Talero’s bunch had more pretensions than resources and tried to cope with the high classes -with uneven luck- under the iron rule of Mrs. Talero. The popularity of Lanteri’s creatures generated at the time a huge amount of merchandising and even three live action features, written and directed by Lanteri himself: “The Adventures of Pancho Talero” (1929), “Pancho Talero in the Stone Age” (1930) and “Pancho Talero in Hollywood” (1931).

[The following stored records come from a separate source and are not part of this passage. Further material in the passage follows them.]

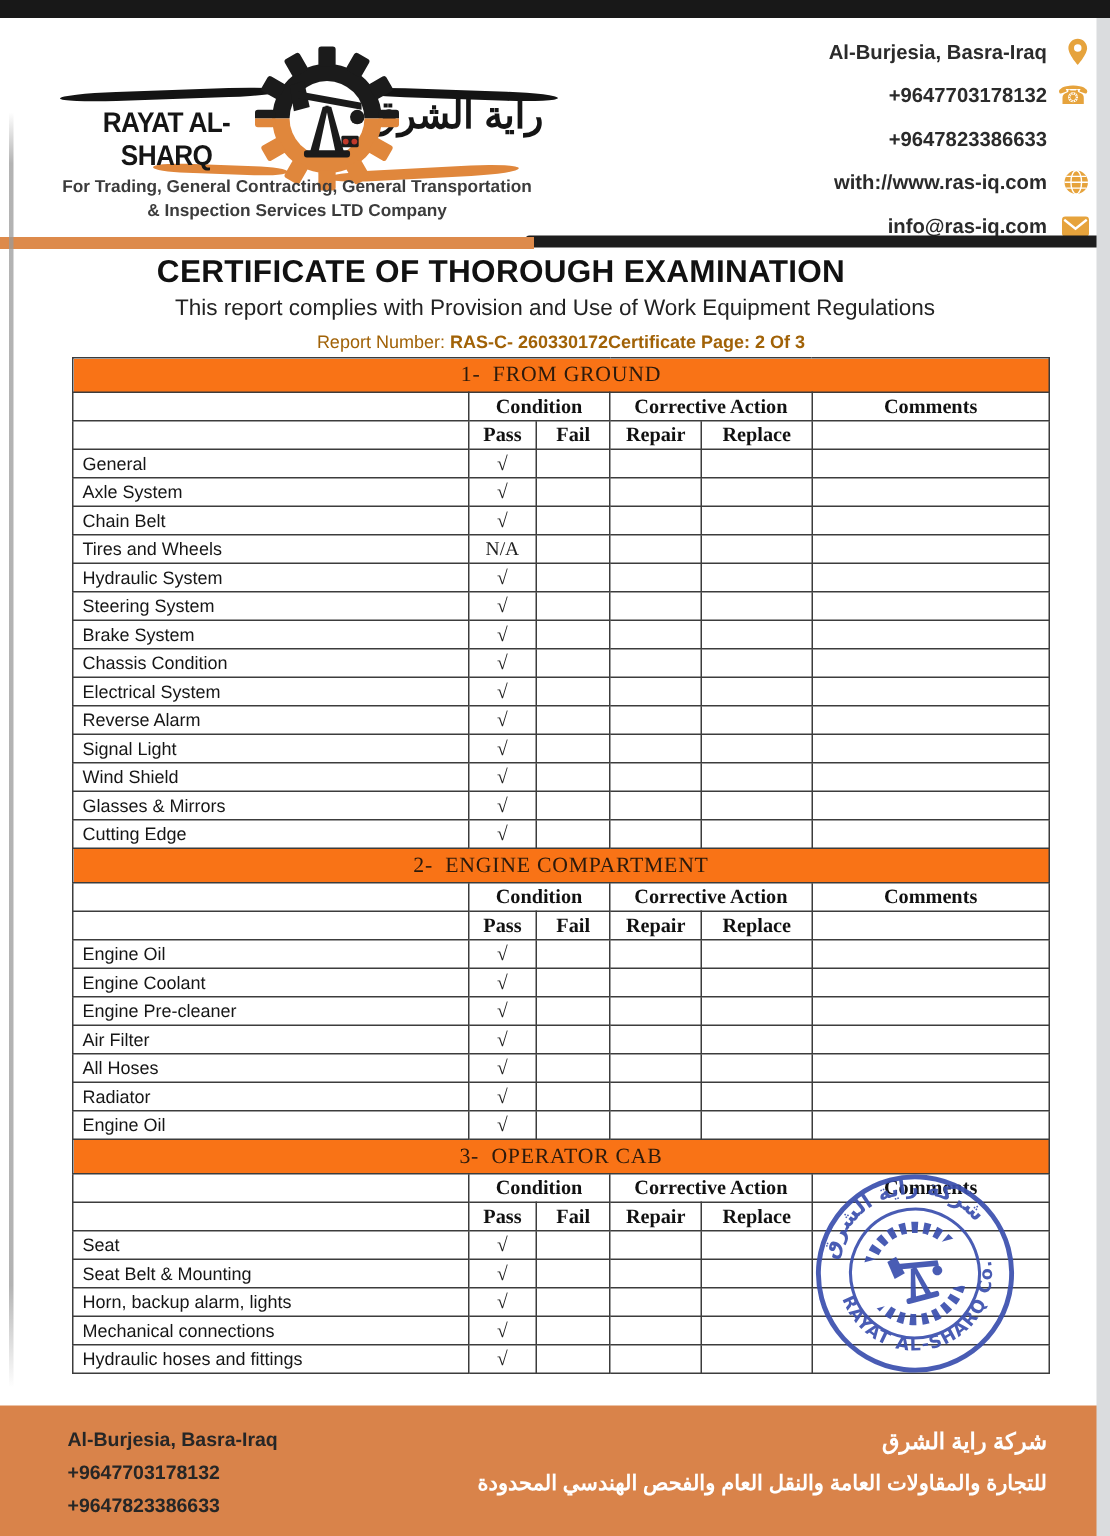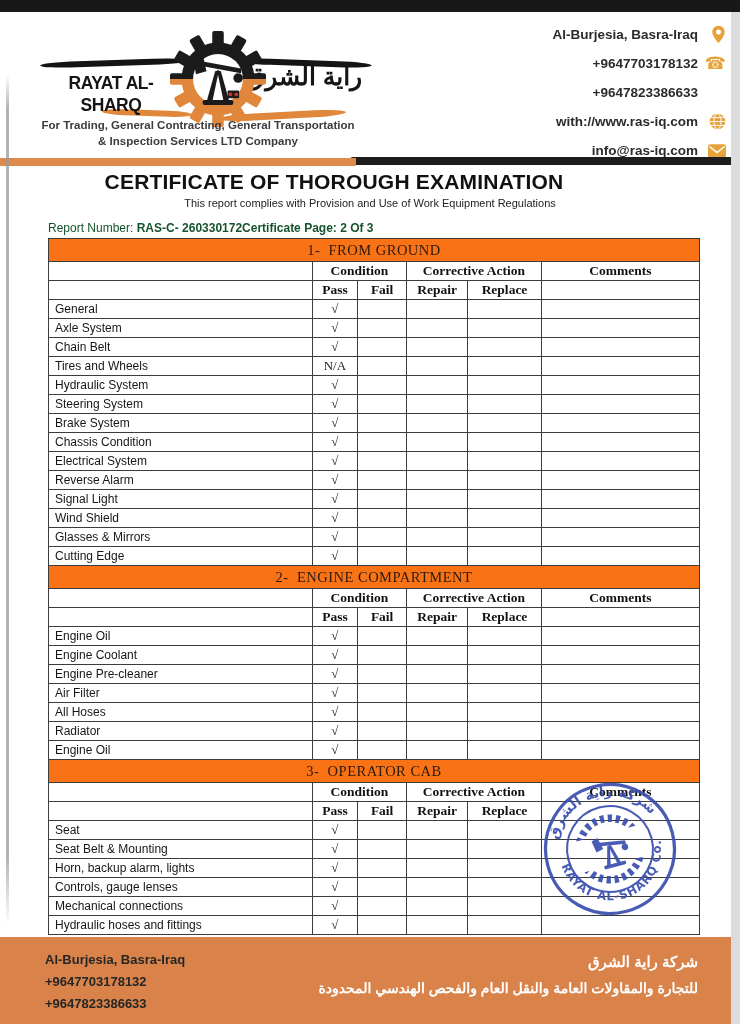--- a/index.html
+++ b/index.html
@@ -44,7 +44,7 @@
   .doc-title{position:absolute;left:0;top:170px;width:668px;text-align:center;
              font-size:21px;font-weight:bold;color:#111;letter-spacing:.2px;}
   .doc-subtitle{position:absolute;left:0;top:197px;width:740px;text-align:center;
-                font-size:11px;color:#222;}
+                font-size:15px;color:#222;}
 
   
   .meta-row{position:absolute;left:48px;top:221px;width:652px;display:flex;

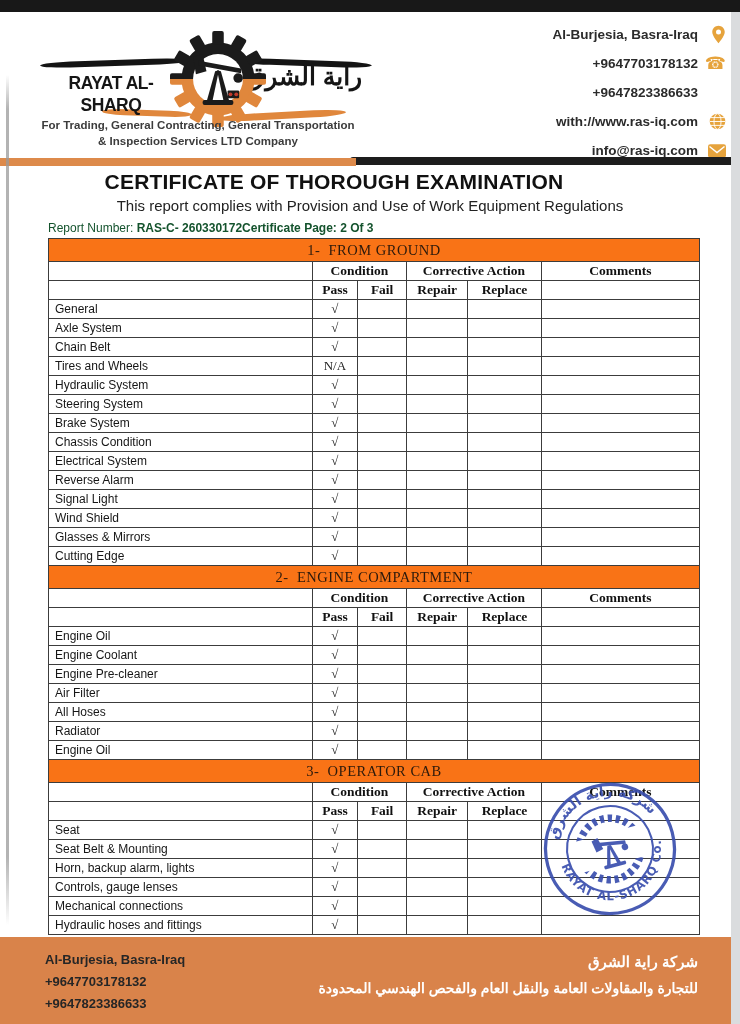--- a/index.html
+++ b/index.html
@@ -48,7 +48,7 @@
 
   
   .meta-row{position:absolute;left:48px;top:221px;width:652px;display:flex;
-            justify-content:flex-start;font-size:12px;color:#14532d;}
+            justify-content:center;font-size:12px;color:#a16207;}
   .meta-left .bold{font-weight:bold;}
   .meta-right{font-weight:600;}
 

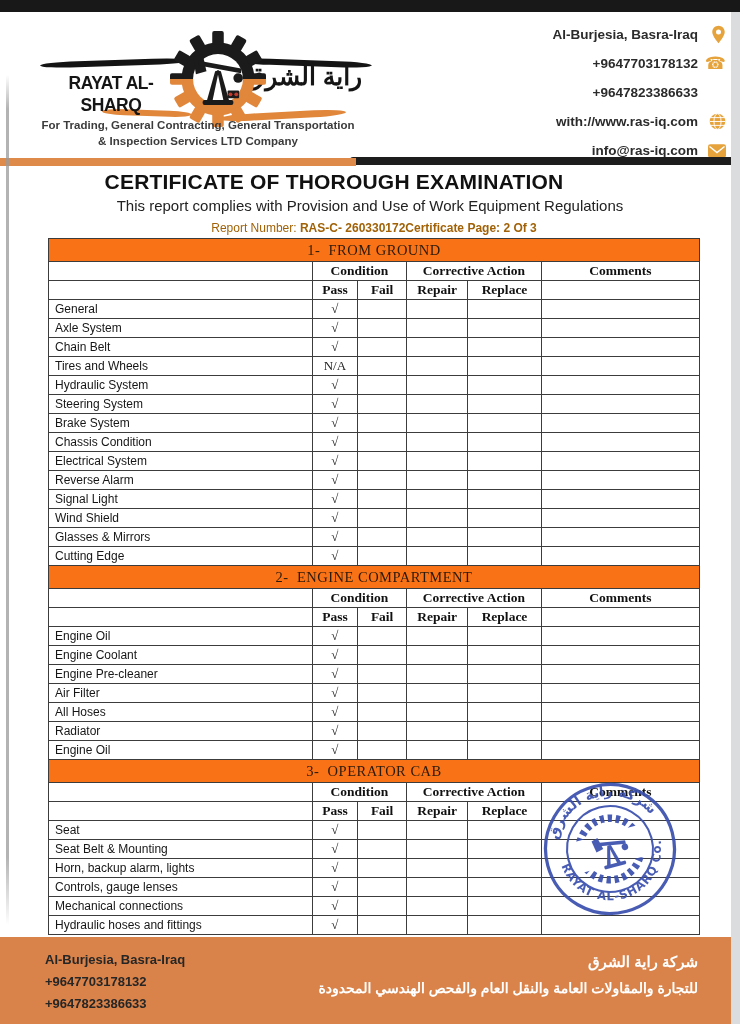--- a/index.html
+++ b/index.html
@@ -455,14 +455,6 @@
             <td class="blank" colspan="1"></td>
           </tr>
           <tr>
-            <td class="item" colspan="1">Controls, gauge lenses</td>
-            <td class="mark" colspan="1">√</td>
-            <td class="blank" colspan="1"></td>
-            <td class="blank" colspan="1"></td>
-            <td class="blank" colspan="1"></td>
-            <td class="blank" colspan="1"></td>
-          </tr>
-          <tr>
             <td class="item" colspan="1">Mechanical connections</td>
             <td class="mark" colspan="1">√</td>
             <td class="blank" colspan="1"></td>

Pancho Talero also got his own tango. Here’s the piece, illustrated with Lanteri’s production:
Since, as customary in Argentina, Lanteri’s films were lost, for a long time they were considered an extravagance designed to squeeze the popularity of the characters (all that was known about them was that “Pancho Talero in Hollywood” was a parody of Douglas Fairbanks’ “The Gaucho”, with a soundtrack added at the last minute).
However, a couple of decades ago, a ten-minute fragment of the second of these productions appeared in some vault. What remains of “Pancho Talero in the Stone Age” (“Pancho Talero en la prehistoria”) has something of Chaplin’s or Keaton’s incursions into the genre but it also shows that Lanteri was an excellent director, within a genre (as far as I know) absolutely unexplored in Argentine film production: the slapstick comedy. In any case, the discovery made doubly regret the loss of the rest of Lanteri’s film production.
In the technical field of how to adapt to the screen a drawn character, Lanteri proposes a very simple device: Pepito Petray (as mr. Talero) wears a rigid mask with the character’s features printed on it. It works smoothly, against all odds.
Lanteri’s film (above)starts at 4’20’’, and the entrance of its title character happens at 10’30’’. For the Spanish speakers, Mr. Peña, our host, offers interesting additional details.
Of course, this brief detail does not imply that there are no weirder comic adaptations lurking just around the corner. We had better be cautious with our printed friends.